Theresa May will tie herself to a promise that leaving the European Union won’t destroy jobs, in a big Brexit speech that her divided Cabinet was haggling over until the eve of its delivery.

The U.K. prime minister is under pressure to meld together competing visions of Brexit, and in a telling detail that highlights her political weakness, May asked ministers to allow her to make last-minute changes to the text.

Over the course of a two-hour meeting with senior figures, everyone weighed in on what May should say, with the premier agreeing to make tweaks to accommodate euroskeptics on one side and the pro-EU camp on the other, according to one official familiar with the deliberations.

May wants to settle the question of Britain’s place in Europe for a generation, but the risk is that in trying to please rival wings of her party she’ll fail to provide negotiators in Brussels with the clarity they insist on with just over a year to go before the U.K. and the EU part ways.

The EU has already rejected what it had seen of May’s strategy as unacceptable cherry picking, but she will stick to her demands for a tailor-made deal on Friday.
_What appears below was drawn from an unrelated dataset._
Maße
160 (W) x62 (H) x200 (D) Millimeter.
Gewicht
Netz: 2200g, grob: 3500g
And make the following point: people voted for a different relationship with the EU “but while the means may change our shared goals surely have not – to work together to grow our economies and keep our people safe.”

Broad, Deep

“I want the broadest and deepest possible agreement – covering more sectors and co-operating more fully than any Free Trade Agreement anywhere in the world today,” May will say Friday, according to extracts briefed by her office. “Rather than having to bring two different systems closer together, the task will be to manage the relationship once we are two separate legal systems.”
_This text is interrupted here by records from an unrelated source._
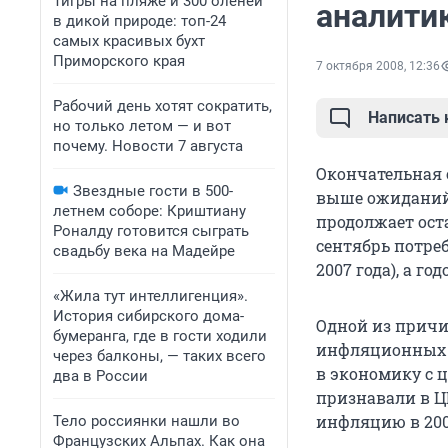
Тигры на пляже и 300 оленей
аналити
в дикой природе: топ-24
самых красивых бухт
Приморского края
7 октября 2008, 12:36
Рабочий день хотят сократить,
Написать
но только летом — и вот
почему. Новости 7 августа
Окончательная 
Звездные гости в 500-
выше ожиданий 
летнем соборе: Криштиану
продолжает оста
Роналду готовится сыграть
сентябрь потреб
свадьбу века на Мадейре
2007 года), а г
«Жила тут интеллигенция».
История сибирского дома-
Одной из причи
бумеранга, где в гости ходили
инфляционных о
через балконы, — таких всего
в экономику с 
два в России
признавали в Ц
инфляцию в 200
Тело россиянки нашли во
Французских Альпах. Как она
The need to fudge a U.K. position squaring the contradictory demands of her ministers meant the extracts released by her office hints at where she could compromise: for example, making the protection of jobs one of her key goals in the negotiations.
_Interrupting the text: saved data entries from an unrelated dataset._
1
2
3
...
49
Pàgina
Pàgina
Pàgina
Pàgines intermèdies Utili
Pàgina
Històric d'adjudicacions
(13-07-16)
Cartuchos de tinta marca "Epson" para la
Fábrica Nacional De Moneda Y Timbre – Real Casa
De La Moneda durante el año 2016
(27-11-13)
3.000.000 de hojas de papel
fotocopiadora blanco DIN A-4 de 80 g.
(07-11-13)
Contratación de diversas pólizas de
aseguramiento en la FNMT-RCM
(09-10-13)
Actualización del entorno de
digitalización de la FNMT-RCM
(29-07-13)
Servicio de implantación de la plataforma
May is taking a line straight from opposition Labour Party Jeremy Corbyn’s playbook. He has consistently said Labour’s priority is to secure a “jobs-first” Brexit: an eventual agreement “must protect people’s jobs and security”

The other four tests of success May will set in her speech are:

  • The deal must see Britain regain control of its laws, borders and money, while recognizing the referendum “was not a vote for a distant relationship with our neighbors.”
  • The agreement must be enduring and not lead to endless future negotiations.
  • It must be consistent with Britain remaining a “modern, open, outward-looking, tolerant” nation that stands up for its values while meeting international obligations.
  • The “must strengthen our union of nations and our union of people.”

The last of those goals will be seen as an olive branch to the devolved governments of Wales and Scotland, which have disagreed with her approach.

The line on jobs also marks an evolution in May’s position on Brexit: In the immediate aftermath of the 2016 referendum, she sought to emphasize the importance of controlling immigration, and focused less on minimizing the potential economic damage caused by Brexit.

Tensions

The source of biggest friction in Thursday’s cabinet meeting was how close Britain should remain to the bloc’s regulations after Brexit.

Some pro-EU ministers like Greg Clark want her to make a binding commitment to align Britain’s rules and regulations in key industry sectors with those of the European single market. Others, including Brexit Secretary David Davis and Foreign Secretary Boris Johnson pushed back against this idea.

Absent from the excerpts was any mention of post-Brexit arrangements for tariff-free trade, which has dominated the discussion ever since Corbyn gave his own Brexit speech on Monday endorsing “a” customs union.

It’s a sign of just how tense and technical talks have become that there is controversy in drawing a distinction between “the” or “a” customs union. The premier insists neither is possible because both would rule out the ability to strike free trade deals further afield.

The broader point is that there is now a tangible divide between the two main parties and that Corbyn’s shift could spell potentially damaging parliamentary defeats for May if Labour and pro-EU Tories join forces.